Reproduce the text of all the material below word for word, leaving the pictures out of your answer.

##### GIVEN DATA #####

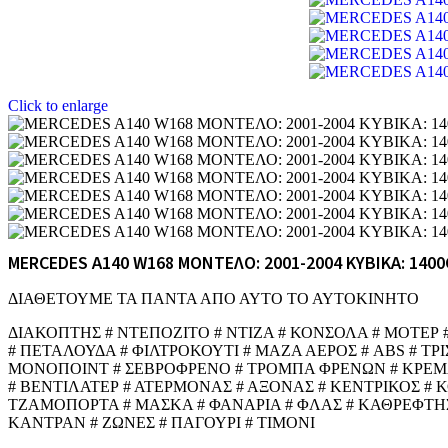
Click to enlarge
MERCEDES A140 W168 ΜΟΝΤΕΛΟ: 2001-2004 ΚΥΒΙΚΑ: 1400
ΔΙΑΘΕΤΟΥΜΕ ΤΑ ΠΑΝΤΑ ΑΠΟ ΑΥΤΟ ΤΟ ΑΥΤΟΚΙΝΗΤΟ
ΔΙΑΚΟΠΤΗΣ # ΝΤΕΠΟΖΙΤΟ # ΝΤΙΖΑ # ΚΟΝΣΟΛΑ # ΜΟΤΕΡ
# ΠΕΤΑΛΟΥΔΑ # ΦΙΛΤΡΟΚΟΥΤΙ # ΜΑΖΑ ΑΕΡΟΣ # ABS # ΤΡ
ΜΟΝΟΠΟΙΝΤ # ΣΕΒΡΟΦΡΕΝΟ # ΤΡΟΜΠΑ ΦΡΕΝΩΝ # ΚΡΕΜΑΡΓ
# ΒΕΝΤΙΛΑΤΕΡ # ΑΤΕΡΜΟΝΑΣ # ΑΞΟΝΑΣ # ΚΕΝΤΡΙΚΟΣ # 
ΤΖΑΜΟΠΟΡΤΑ # ΜΑΣΚΑ # ΦΑΝΑΡΙΑ # ΦΛΑΣ # ΚΑΘΡΕΦΤΗΣ
ΚΑΝΤΡΑΝ # ΖΩΝΕΣ # ΠΑΓΟΥΡΙ # ΤΙΜΟΝΙ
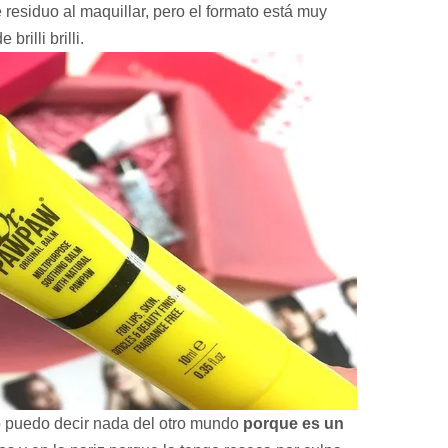
 residuo al maquillar, pero el formato está muy
brilli brilli.
o puedo decir nada del otro mundo
porque es un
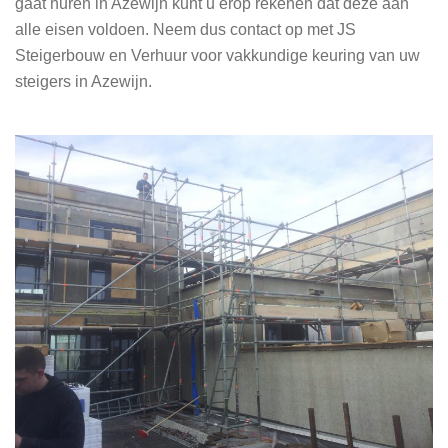
gaat huren in Azewijn kunt u erop rekenen dat deze aan
alle eisen voldoen. Neem dus contact op met JS
Steigerbouw en Verhuur voor vakkundige keuring van uw
steigers in Azewijn.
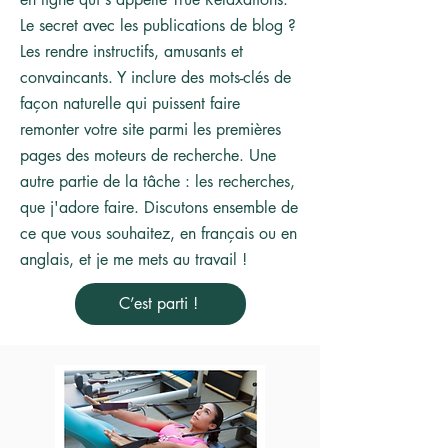
Le secret avec les publications de blog ?
Les rendre instructifs, amusants et
convaincants. Y inclure des mots-clés de
façon naturelle qui puissent faire
remonter votre site parmi les premières
pages des moteurs de recherche. Une
autre partie de la
tâche
: les recherches,
que j'adore faire. Discutons ensemble de
ce que vous souhaitez, en français ou en
anglais, et je me mets au travail !
C’est parti !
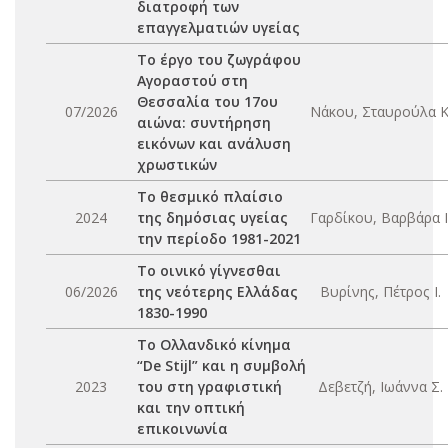
διατροφή των
επαγγελματιών υγείας
Το έργο του ζωγράφου
Αγοραστού στη
Θεσσαλία του 17ου
07/2026
Νάκου, Σταυρούλα Κ
αιώνα: συντήρηση
εικόνων και ανάλυση
χρωστικών
Το θεσμικό πλαίσιο
2024
της δημόσιας υγείας
Γαρδίκου, Βαρβάρα Ι
την περίοδο 1981-2021
Το οινικό γίγνεσθαι
06/2026
της νεότερης Ελλάδας
Βυρίνης, Πέτρος Ι.
1830-1990
Το Ολλανδικό κίνημα
“De Stijl” και η συμβολή
2023
του στη γραφιστική
Δεβετζή, Ιωάννα Σ.
και την οπτική
επικοινωνία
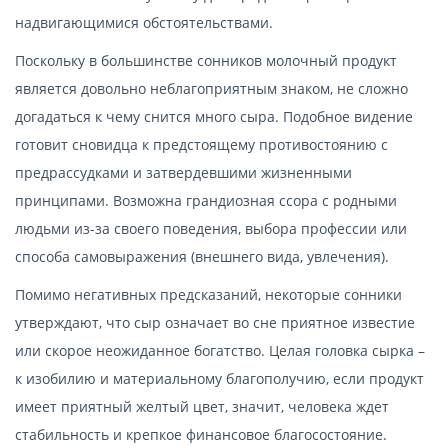
надвигающимися обстоятельствами.
Поскольку в большинстве сонников молочный продукт
является довольно неблагоприятным знаком, не сложно
догадаться к чему снится много сыра. Подобное видение
готовит сновидца к предстоящему противостоянию с
предрассудками и затвердевшими жизненными
принципами. Возможна грандиозная ссора с родными
людьми из-за своего поведения, выбора профессии или
способа самовыражения (внешнего вида, увлечения).
Помимо негативных предсказаний, некоторые сонники
утверждают, что сыр означает во сне приятное известие
или скорое неожиданное богатство. Целая головка сырка –
к изобилию и материальному благополучию, если продукт
имеет приятный желтый цвет, значит, человека ждет
стабильность и крепкое финансовое благосостояние.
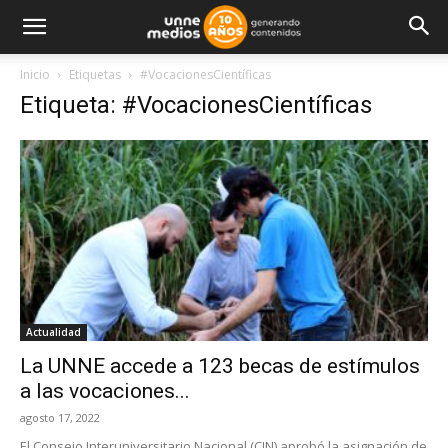
Inicio
Etiquetas
#VocacionesCientíficas
Etiqueta: #VocacionesCientíficas
Actualidad
La UNNE accede a 123 becas de estímulos
a las vocaciones...
agosto 17, 2022
El Consejo Interuniversitario Nacional (CIN) aprobó la asignación de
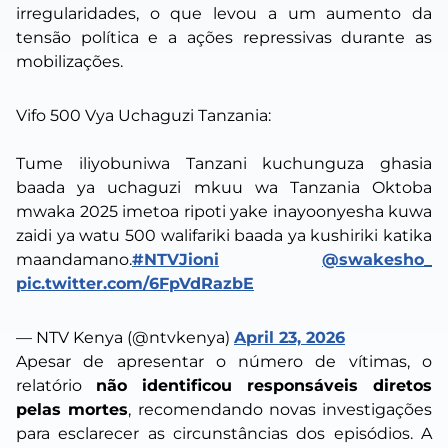
irregularidades, o que levou a um aumento da
tensão política e a ações repressivas durante as
mobilizações.
Vifo 500 Vya Uchaguzi Tanzania:
Tume iliyobuniwa Tanzani kuchunguza ghasia
baada ya uchaguzi mkuu wa Tanzania Oktoba
mwaka 2025 imetoa ripoti yake inayoonyesha kuwa
zaidi ya watu 500 walifariki baada ya kushiriki katika
maandamano.
#NTVJioni
@swakesho_
pic.twitter.com/6FpVdRazbE
— NTV Kenya (@ntvkenya)
April 23, 2026
Apesar de apresentar o número de vítimas, o
relatório
não identificou responsáveis diretos
pelas mortes
, recomendando novas investigações
para esclarecer as circunstâncias dos episódios. A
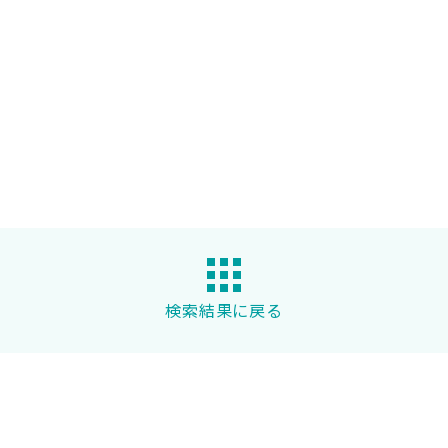
検索結果に戻る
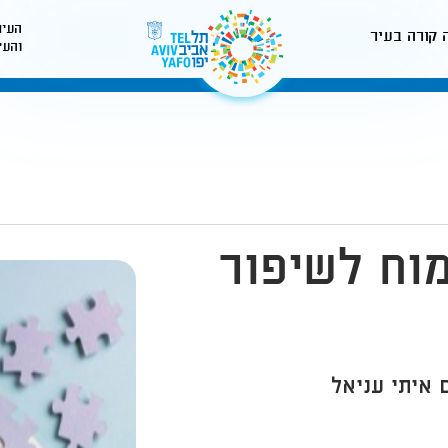
העיר
 קורה בעיר
והעי
לאתר עיריית תל-אביב
וח לשיפור
 איתי עניאל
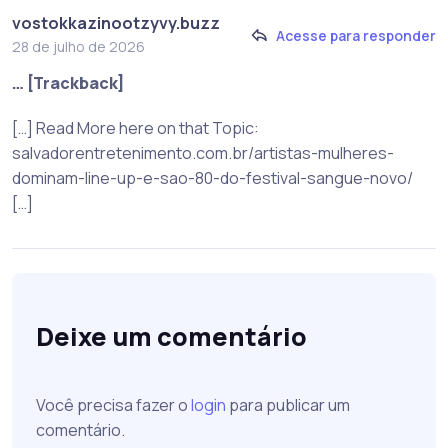
vostokkazinootzyvy.buzz
Acesse para responder
28 de julho de 2026
… [Trackback]
[…] Read More here on that Topic:
salvadorentretenimento.com.br/artistas-mulheres-
dominam-line-up-e-sao-80-do-festival-sangue-novo/
[…]
Deixe um comentário
Você precisa fazer o
login
para publicar um
comentário.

#####

TASK SOLUTION
Click to enlarge
MERCEDES A140 W168 ΜΟΝΤΕΛΟ: 2001-2004 ΚΥΒΙΚΑ: 1400
ΔΙΑΘΕΤΟΥΜΕ ΤΑ ΠΑΝΤΑ ΑΠΟ ΑΥΤΟ ΤΟ ΑΥΤΟΚΙΝΗΤΟ
ΔΙΑΚΟΠΤΗΣ # ΝΤΕΠΟΖΙΤΟ # ΝΤΙΖΑ # ΚΟΝΣΟΛΑ # ΜΟΤΕΡ
# ΠΕΤΑΛΟΥΔΑ # ΦΙΛΤΡΟΚΟΥΤΙ # ΜΑΖΑ ΑΕΡΟΣ # ABS # ΤΡ
ΜΟΝΟΠΟΙΝΤ # ΣΕΒΡΟΦΡΕΝΟ # ΤΡΟΜΠΑ ΦΡΕΝΩΝ # ΚΡΕΜΑΡΓ
# ΒΕΝΤΙΛΑΤΕΡ # ΑΤΕΡΜΟΝΑΣ # ΑΞΟΝΑΣ # ΚΕΝΤΡΙΚΟΣ # 
ΤΖΑΜΟΠΟΡΤΑ # ΜΑΣΚΑ # ΦΑΝΑΡΙΑ # ΦΛΑΣ # ΚΑΘΡΕΦΤΗΣ
ΚΑΝΤΡΑΝ # ΖΩΝΕΣ # ΠΑΓΟΥΡΙ # ΤΙΜΟΝΙ
 residuo al maquillar, pero el formato está muy
brilli brilli.
o puedo decir nada del otro mundo
porque es un
gaat huren in Azewijn kunt u erop rekenen dat deze aan
alle eisen voldoen. Neem dus contact op met JS
Steigerbouw en Verhuur voor vakkundige keuring van uw
steigers in Azewijn.
Le secret avec les publications de blog ?
Les rendre instructifs, amusants et
convaincants. Y inclure des mots-clés de
façon naturelle qui puissent faire
remonter votre site parmi les premières
pages des moteurs de recherche. Une
autre partie de la
tâche
: les recherches,
que j'adore faire. Discutons ensemble de
ce que vous souhaitez, en français ou en
anglais, et je me mets au travail !
C’est parti !
διατροφή των
επαγγελματιών υγείας
Το έργο του ζωγράφου
Αγοραστού στη
Θεσσαλία του 17ου
07/2026
Νάκου, Σταυρούλα Κ
αιώνα: συντήρηση
εικόνων και ανάλυση
χρωστικών
Το θεσμικό πλαίσιο
2024
της δημόσιας υγείας
Γαρδίκου, Βαρβάρα Ι
την περίοδο 1981-2021
Το οινικό γίγνεσθαι
06/2026
της νεότερης Ελλάδας
Βυρίνης, Πέτρος Ι.
1830-1990
Το Ολλανδικό κίνημα
“De Stijl” και η συμβολή
2023
του στη γραφιστική
Δεβετζή, Ιωάννα Σ.
και την οπτική
επικοινωνία
надвигающимися обстоятельствами.
Поскольку в большинстве сонников молочный продукт
является довольно неблагоприятным знаком, не сложно
догадаться к чему снится много сыра. Подобное видение
готовит сновидца к предстоящему противостоянию с
предрассудками и затвердевшими жизненными
принципами. Возможна грандиозная ссора с родными
людьми из-за своего поведения, выбора профессии или
способа самовыражения (внешнего вида, увлечения).
Помимо негативных предсказаний, некоторые сонники
утверждают, что сыр означает во сне приятное известие
или скорое неожиданное богатство. Целая головка сырка –
к изобилию и материальному благополучию, если продукт
имеет приятный желтый цвет, значит, человека ждет
стабильность и крепкое финансовое благосостояние.
Inicio
Etiquetas
#VocacionesCientíficas
Etiqueta: #VocacionesCientíficas
Actualidad
La UNNE accede a 123 becas de estímulos
a las vocaciones...
agosto 17, 2022
El Consejo Interuniversitario Nacional (CIN) aprobó la asignación de
irregularidades, o que levou a um aumento da
tensão política e a ações repressivas durante as
mobilizações.
Vifo 500 Vya Uchaguzi Tanzania:
Tume iliyobuniwa Tanzani kuchunguza ghasia
baada ya uchaguzi mkuu wa Tanzania Oktoba
mwaka 2025 imetoa ripoti yake inayoonyesha kuwa
zaidi ya watu 500 walifariki baada ya kushiriki katika
maandamano.
#NTVJioni
@swakesho_
pic.twitter.com/6FpVdRazbE
— NTV Kenya (@ntvkenya)
April 23, 2026
Apesar de apresentar o número de vítimas, o
relatório
não identificou responsáveis diretos
pelas mortes
, recomendando novas investigações
para esclarecer as circunstâncias dos episódios. A
検索結果に戻る
העיר
 קורה בעיר
והעי
לאתר עיריית תל-אביב
וח לשיפור
 איתי עניאל
vostokkazinootzyvy.buzz
Acesse para responder
28 de julho de 2026
… [Trackback]
[…] Read More here on that Topic:
salvadorentretenimento.com.br/artistas-mulheres-
dominam-line-up-e-sao-80-do-festival-sangue-novo/
[…]
Deixe um comentário
Você precisa fazer o
login
para publicar um
comentário.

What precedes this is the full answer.